Ewe Hill is a former farmhouse, now a house, built in 1750 and altered and extended in the mid-19th century. It is constructed of tooled gritstone, featuring pantile roofs and coped gables with bold kneelers. The building has two gable stacks and a single ridge stack. The original house has two low storeys and two windows, while the extension to the right is also two storeys with two windows. The entrance to the original house is an off-centre board door beneath a heavy tooled lintel, flanked by 20th-century two-light windows—one with a tooled lintel and the other with a plain lintel. The first-floor windows are squat six-pane sashes. The extension includes one ground floor window with a heavy tooled lintel and two first-floor windows, all originally three-light Yorkshire sashes. All windows have stone sills. To the right of the front door is a stone trough with a moulded slop stone. At the rear, the original plank door has been removed from its hinges, and the extension features a catslide roof.

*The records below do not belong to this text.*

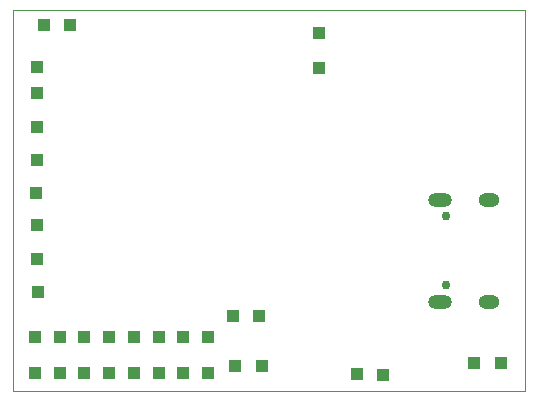
<source format=gbr>
%TF.GenerationSoftware,KiCad,Pcbnew,6.0.10-1.fc37*%
%TF.CreationDate,2023-01-07T19:36:43-08:00*%
%TF.ProjectId,data_logger_esp32c3,64617461-5f6c-46f6-9767-65725f657370,rev?*%
%TF.SameCoordinates,Original*%
%TF.FileFunction,Soldermask,Bot*%
%TF.FilePolarity,Negative*%
%FSLAX46Y46*%
G04 Gerber Fmt 4.6, Leading zero omitted, Abs format (unit mm)*
G04 Created by KiCad (PCBNEW 6.0.10-1.fc37) date 2023-01-07 19:36:43*
%MOMM*%
%LPD*%
G01*
G04 APERTURE LIST*
%TA.AperFunction,Profile*%
%ADD10C,0.100000*%
%TD*%
%ADD11R,1.000000X1.000000*%
%ADD12O,1.799996X1.199998*%
%ADD13O,1.999996X1.199998*%
%ADD14C,0.750011*%
G04 APERTURE END LIST*
D10*
X98856800Y-49606200D02*
X142138400Y-49606200D01*
X142138400Y-49606200D02*
X142138400Y-81864200D01*
X142138400Y-81864200D02*
X98856800Y-81864200D01*
X98856800Y-81864200D02*
X98856800Y-49606200D01*
D11*
%TO.C,SDA1*%
X119890000Y-79781400D03*
%TD*%
%TO.C,SCL1*%
X117652800Y-79730600D03*
%TD*%
%TO.C,I2SP1*%
X100838000Y-70688200D03*
%TD*%
%TO.C,I2SN1*%
X100914200Y-73533000D03*
%TD*%
%TO.C,A4P1*%
X100787200Y-65074800D03*
%TD*%
%TO.C,A4N1*%
X100812600Y-67792600D03*
%TD*%
%TO.C,A3P1*%
X100863400Y-54483000D03*
%TD*%
%TO.C,A3N1*%
X100812600Y-56642000D03*
%TD*%
%TO.C,A2P1*%
X103606600Y-50850800D03*
%TD*%
%TO.C,A2N1*%
X101473000Y-50850800D03*
%TD*%
%TO.C,A0P1*%
X100838000Y-59537600D03*
%TD*%
%TO.C,A0N1*%
X100812600Y-62306200D03*
%TD*%
%TO.C,NRESET1*%
X119659400Y-75488800D03*
%TD*%
%TO.C,NINT1*%
X117449600Y-75514200D03*
%TD*%
%TO.C,IO13*%
X111157656Y-77292200D03*
%TD*%
%TO.C,DC-1*%
X140157200Y-79502000D03*
%TD*%
%TO.C,DC+1*%
X137820400Y-79502000D03*
%TD*%
%TO.C,IO11*%
X106963028Y-77292200D03*
%TD*%
%TO.C,IO5*%
X111157656Y-80391000D03*
%TD*%
%TO.C,VIN1*%
X130175000Y-80518000D03*
%TD*%
%TO.C,IO15*%
X115352286Y-77292200D03*
%TD*%
%TO.C,TX0*%
X124739400Y-51587400D03*
%TD*%
%TO.C,IO0*%
X100671086Y-80391000D03*
%TD*%
%TO.C,IO1*%
X102768400Y-80391000D03*
%TD*%
%TO.C,3V3*%
X127914400Y-80467200D03*
%TD*%
%TO.C,IO6*%
X113254970Y-80391000D03*
%TD*%
%TO.C,IO3*%
X106963028Y-80391000D03*
%TD*%
%TO.C,RX0*%
X124739400Y-54533800D03*
%TD*%
%TO.C,IO10*%
X104865714Y-77292200D03*
%TD*%
D12*
%TO.C,USB-C1*%
X139161520Y-74327512D03*
X139161520Y-65677288D03*
D13*
X134961630Y-65677288D03*
X134961630Y-74327512D03*
D14*
X135461756Y-67102482D03*
X135461756Y-72902318D03*
%TD*%
D11*
%TO.C,IO9*%
X102768400Y-77292200D03*
%TD*%
%TO.C,IO8*%
X100671086Y-77292200D03*
%TD*%
%TO.C,IO2*%
X104865714Y-80391000D03*
%TD*%
%TO.C,IO4*%
X109060342Y-80391000D03*
%TD*%
%TO.C,IO14*%
X113254970Y-77292200D03*
%TD*%
%TO.C,IO7*%
X115352286Y-80391000D03*
%TD*%
%TO.C,IO12*%
X109060342Y-77292200D03*
%TD*%
M02*

</source>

Inside, the ground floor of the original house has stone-flagged floors. In the left room, there is a cast iron range in a painted stone fireplace with grooved jambs and a moulded cornice. The fireplace frieze is decorated with an incised centre panel dated 1750, initialled RRP, along with encircled rosettes in square surrounds and the initials IS at the right end. There is also a fireside cupboard with a board door to the left. The centre room has a painted stone fireplace with an elliptical arched lintel on incised plaster jambs, pulvinated imposts, and a frieze of broad flutes and incised daisies beneath a moulded cornice. A length of panelling survives to the right of the fireplace, along with a small cupboard in the front wall. The fireplace in the right end room is plain with a flat lintel.